Será que agora, finalmente, a combinação de um aumento no dólar index, das taxas reais de juros e do petróleo será capaz de afetar os resultados das empresas? (referência ao que será reportado no fim de janeiro). Aproximadamente 1/3 do S&P é exposto a esses fatores. A combinação dessas ameaças aos lucros das empresas surge em um momento após um verão onde as expectativas de lucros futuros foram reajustadas para cima e o otimismo voltou a cena.

Para complicar ainda mais a análise de cenário, faltaria ainda pensar na geopolítica e no fim da moratória dos Student Loans e do CARES Foreberance act que terminam em 30 de novembro.

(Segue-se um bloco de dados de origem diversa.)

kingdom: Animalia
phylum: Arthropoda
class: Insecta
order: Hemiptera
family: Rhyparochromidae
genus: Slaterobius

O consumidor já claramente gastou a poupança acumulada durante a pandemia e agora está mais endividado que antes. A partir de dezembro, milhões de americanos que não pagaram mensalmente suas dívidas de hipoteca e/ou empréstimos estudantis voltarão a realidade. Será que isso impactará o consumo de serviços, que tem sido a grande estrela dos últimos 6 meses nos dados otimistas?

TEXTO ORIGINAL DE 1 DE NOVEMBRO DE 2023 ENVIADO AOS CLIENTES DA L&SIA.